Arrival at McMinnville

 

Flying camping. All the fly-ins have camping by your airplane. Here are a few from McMinnville.

 

 

 

 

 

 

There were over a hundred campers.

 

I don’t think this guy was camping.

 

I’m very impressed by the antique planes at fly-ins. They actually have to get there by flying in. Once there the pilot has to clean up the plane for the judging process…  Radial engines do leak oil, lots of oil.

 

 

Whenever I see someone in a really flashy and expensive car I think about many of the airplanes I’ve seen. The car usually goes down a bunch on the “impress-o-meter”.

 

 

Bugs seem to commit suicide on the front of airplanes. I don’t know what it is about bug mentality, they just seem to fly right into the leading edges of airplanes. Maybe they are trying to defend their territory?

 

I flew down in my Cessna. It’s not an antique. It is from 1966. My car is from 1963. It is my regular car and is my daily driver. No garage queen here. And, no I’m not stuck in the 1960’s.

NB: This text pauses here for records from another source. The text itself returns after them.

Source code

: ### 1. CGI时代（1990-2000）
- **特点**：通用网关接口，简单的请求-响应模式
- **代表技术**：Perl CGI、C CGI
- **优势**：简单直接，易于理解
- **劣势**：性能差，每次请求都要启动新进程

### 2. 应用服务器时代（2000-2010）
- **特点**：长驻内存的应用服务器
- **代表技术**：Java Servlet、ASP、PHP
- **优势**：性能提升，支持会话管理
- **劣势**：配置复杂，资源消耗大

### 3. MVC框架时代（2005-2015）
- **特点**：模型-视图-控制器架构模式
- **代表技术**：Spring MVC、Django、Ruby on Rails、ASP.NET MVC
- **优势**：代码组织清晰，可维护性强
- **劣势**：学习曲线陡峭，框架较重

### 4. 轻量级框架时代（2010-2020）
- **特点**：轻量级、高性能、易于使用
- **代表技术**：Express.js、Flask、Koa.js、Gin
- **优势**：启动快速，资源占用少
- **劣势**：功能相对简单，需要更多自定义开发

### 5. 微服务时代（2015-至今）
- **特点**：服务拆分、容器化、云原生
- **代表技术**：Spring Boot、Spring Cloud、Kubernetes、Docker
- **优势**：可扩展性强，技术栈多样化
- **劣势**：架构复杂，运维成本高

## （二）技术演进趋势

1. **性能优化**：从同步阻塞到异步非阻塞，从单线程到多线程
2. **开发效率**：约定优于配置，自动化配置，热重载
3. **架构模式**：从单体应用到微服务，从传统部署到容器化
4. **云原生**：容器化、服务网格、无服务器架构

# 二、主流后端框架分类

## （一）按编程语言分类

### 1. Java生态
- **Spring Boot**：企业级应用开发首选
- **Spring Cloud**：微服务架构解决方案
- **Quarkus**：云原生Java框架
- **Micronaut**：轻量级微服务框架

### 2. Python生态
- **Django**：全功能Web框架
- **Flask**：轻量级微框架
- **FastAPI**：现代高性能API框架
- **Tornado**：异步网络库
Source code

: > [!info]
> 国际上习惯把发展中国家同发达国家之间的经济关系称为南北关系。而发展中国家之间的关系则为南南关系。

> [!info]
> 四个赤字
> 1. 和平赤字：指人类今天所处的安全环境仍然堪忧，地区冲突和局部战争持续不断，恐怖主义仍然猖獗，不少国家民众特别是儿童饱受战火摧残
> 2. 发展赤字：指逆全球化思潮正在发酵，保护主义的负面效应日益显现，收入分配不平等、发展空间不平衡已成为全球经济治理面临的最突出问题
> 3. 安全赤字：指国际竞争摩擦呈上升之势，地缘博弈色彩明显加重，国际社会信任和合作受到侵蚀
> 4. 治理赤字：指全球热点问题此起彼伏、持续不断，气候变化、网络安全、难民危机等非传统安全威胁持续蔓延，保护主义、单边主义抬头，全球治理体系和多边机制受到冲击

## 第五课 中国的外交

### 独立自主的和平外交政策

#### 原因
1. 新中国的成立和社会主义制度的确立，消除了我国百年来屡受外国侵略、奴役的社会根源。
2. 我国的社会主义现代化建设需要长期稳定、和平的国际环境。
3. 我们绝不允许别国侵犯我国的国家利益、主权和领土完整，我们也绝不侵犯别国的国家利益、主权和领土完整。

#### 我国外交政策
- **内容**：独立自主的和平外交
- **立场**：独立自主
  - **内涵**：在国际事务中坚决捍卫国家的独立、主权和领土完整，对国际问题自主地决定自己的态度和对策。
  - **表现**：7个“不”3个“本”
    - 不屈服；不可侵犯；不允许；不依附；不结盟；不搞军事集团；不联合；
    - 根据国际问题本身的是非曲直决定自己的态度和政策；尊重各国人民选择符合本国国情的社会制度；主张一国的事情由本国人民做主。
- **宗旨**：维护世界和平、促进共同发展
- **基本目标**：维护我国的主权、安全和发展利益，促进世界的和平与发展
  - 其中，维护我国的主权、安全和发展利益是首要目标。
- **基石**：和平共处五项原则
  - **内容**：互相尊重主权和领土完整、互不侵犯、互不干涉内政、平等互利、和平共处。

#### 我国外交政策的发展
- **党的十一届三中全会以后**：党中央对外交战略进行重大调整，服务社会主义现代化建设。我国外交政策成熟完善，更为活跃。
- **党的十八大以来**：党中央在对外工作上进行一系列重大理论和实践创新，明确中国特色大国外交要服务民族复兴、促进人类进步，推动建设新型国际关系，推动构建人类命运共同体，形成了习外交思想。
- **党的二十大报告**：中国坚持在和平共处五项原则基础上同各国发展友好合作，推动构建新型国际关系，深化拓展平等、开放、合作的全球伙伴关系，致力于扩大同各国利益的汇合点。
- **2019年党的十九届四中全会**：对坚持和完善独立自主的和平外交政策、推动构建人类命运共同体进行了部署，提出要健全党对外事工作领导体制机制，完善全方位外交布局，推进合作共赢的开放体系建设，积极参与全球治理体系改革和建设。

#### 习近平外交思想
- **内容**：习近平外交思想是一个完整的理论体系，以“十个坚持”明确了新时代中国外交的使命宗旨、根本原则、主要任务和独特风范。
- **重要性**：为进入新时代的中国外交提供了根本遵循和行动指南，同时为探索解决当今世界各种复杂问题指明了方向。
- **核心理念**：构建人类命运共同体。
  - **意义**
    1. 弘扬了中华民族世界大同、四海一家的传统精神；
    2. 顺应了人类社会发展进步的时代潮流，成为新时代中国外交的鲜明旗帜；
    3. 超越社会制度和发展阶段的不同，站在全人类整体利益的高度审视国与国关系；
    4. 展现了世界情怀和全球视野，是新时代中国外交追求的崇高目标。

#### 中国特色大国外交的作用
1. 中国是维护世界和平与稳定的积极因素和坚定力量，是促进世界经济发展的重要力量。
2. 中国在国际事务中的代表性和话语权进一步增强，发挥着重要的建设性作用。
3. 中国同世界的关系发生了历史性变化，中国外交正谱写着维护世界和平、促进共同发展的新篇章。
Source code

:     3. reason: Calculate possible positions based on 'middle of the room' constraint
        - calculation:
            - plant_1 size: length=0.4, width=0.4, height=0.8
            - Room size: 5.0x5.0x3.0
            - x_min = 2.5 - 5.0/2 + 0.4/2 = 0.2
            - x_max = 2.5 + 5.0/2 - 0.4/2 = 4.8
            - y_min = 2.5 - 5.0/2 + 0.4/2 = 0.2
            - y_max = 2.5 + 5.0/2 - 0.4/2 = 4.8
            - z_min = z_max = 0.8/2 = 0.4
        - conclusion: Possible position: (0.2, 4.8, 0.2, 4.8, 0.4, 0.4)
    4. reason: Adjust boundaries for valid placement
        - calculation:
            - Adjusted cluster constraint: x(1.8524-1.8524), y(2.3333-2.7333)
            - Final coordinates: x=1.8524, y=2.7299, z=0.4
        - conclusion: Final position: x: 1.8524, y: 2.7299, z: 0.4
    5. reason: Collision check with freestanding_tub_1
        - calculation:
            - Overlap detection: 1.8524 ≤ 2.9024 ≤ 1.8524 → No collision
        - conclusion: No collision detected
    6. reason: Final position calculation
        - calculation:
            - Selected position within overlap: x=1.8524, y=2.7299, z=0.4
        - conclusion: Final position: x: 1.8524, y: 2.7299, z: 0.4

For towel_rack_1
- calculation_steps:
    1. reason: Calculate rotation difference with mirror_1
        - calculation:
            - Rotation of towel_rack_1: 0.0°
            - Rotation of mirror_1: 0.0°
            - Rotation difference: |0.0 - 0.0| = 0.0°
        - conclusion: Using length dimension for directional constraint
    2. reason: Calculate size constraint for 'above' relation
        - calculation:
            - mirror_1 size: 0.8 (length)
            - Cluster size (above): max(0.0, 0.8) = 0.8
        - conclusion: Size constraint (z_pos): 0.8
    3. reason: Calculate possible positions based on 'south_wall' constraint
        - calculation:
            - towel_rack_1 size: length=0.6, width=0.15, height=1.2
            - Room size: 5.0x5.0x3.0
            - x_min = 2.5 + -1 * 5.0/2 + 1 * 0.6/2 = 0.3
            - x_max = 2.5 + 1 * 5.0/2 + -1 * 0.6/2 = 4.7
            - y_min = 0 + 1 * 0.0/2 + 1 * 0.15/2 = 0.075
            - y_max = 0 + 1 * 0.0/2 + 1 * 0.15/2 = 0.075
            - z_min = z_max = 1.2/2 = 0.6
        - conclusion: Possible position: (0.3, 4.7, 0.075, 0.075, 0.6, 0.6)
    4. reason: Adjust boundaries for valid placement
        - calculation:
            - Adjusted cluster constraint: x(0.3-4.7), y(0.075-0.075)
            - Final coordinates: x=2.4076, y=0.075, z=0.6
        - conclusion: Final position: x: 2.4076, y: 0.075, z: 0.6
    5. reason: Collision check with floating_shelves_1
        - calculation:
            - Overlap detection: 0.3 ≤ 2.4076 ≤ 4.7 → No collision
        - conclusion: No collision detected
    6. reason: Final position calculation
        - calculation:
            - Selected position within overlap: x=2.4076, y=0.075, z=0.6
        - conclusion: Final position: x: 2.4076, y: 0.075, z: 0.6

I may look like it but I’m right here and now.

 

 

Once I get my commercial license I have to sell the Cessna. Two airplanes, one hangar.

 

I wanted to be able to get back home in the same day. With the Cessna I can handle cross winds better than I can in the biplane at the moment. I expect to get better at biplane flying. What I really wanted to do at McMinnville was talk with some other ride sellers about their business and to ask some guys that have lots of time flying antiques if they have trouble landing their planes too. It’s still an issue with me. I’m still getting a surprise somewhere in the landing process once I’m on the ground but before I’m stopped.

 

The first two guys with the first two airplanes lined up for the show are wonderful to talk with. I had never met them before. They turned out to be the exact two guys I needed to talk with. It’s funny how that happens. It happened several times on my trip cross country. What do ya think causes that?

 

 

 

First two guy’s airplanes

 

One is an engineer who ended up with too much money from Southern California real-estate and now has converted much of that money into airplanes. The other is a Captain with Southwest Airlines with just a few short years to retirement. He only has one airplane but it happens to have the same exact type engine I have. Both of these guys were very helpful. The engineer took me around to look at about ten or fifteen airplanes that have the same tail wheel I have. He convinced me that theirs were mounted right and mine was wrong. I’ll get mine fixed right away. It’s simply the angle of the pivot point. Most of you know the problem from shopping cart front wheel chatter. I also have some wear in the landing gear leg attach points. This lets the front wheels move fore and aft a little and that changes a whole bunch of things that I don’t want to have change while right in the middle of landing. That’s a fix too. Then it’s back to getting the pilot fixed.

 

I start my training for a commercial license next week. I can fly, I’m not good at tests. Sometimes I think the stress that comes with flying examinations make being a pilot not worth it. It’s a fear of failure. It’s someone else having the right to say I can’t do something because I’m not good enough or that I haven’t studied enough. I know I’ll have all the answers and that I can fly well enough to pass the test. I just don’t test well. When not being tested I go fly with full confidence. I’m amazed by the view and how empty the sky really is. Minus the stress of taking the tests, flying worth an incredible amount to me, times ten.

 

I’ll let you know how it comes out. It’ll probably be a couple of months or longer before I can take the test.

 

 

One of the antique planes at the fly-in is a Ford Tri-motor. It was built by the Ford car folks. Henry decided to go into the airplane business as a safe airliner was needed. Three motors seemed safer than two. There is an engine on each wing and one on the nose. Ford made 199 of these from 1926 to 1933.

 

If you look closely at the picture you’ll see what looks like a set of stairs coming out of the bottom of the starboard (right) wing. It actually is stairs. They lead to the baggage compartment that is in the wing. I can hear the engineers at the factory in 1925, “The wing is a gigantic empty space. Let’s put the bags in it”.

 

 

 

 

Obscure airplanes are interesting. Here is a Seabee. It  was designed by a guy named Percival Spencer. It looks like a guy named Percival designed it. The engine is on top of the wing and the propeller is behind the cabin. It’s a sea plane, note the boat hull.

 

August 28th, 2006

 

I’m not the only person who has a problem with being out in the weeds. And it seems it isn’t just limited to airplanes with a tail wheel. This was a nice Mooney. It’s actually a total loss. The people walked away.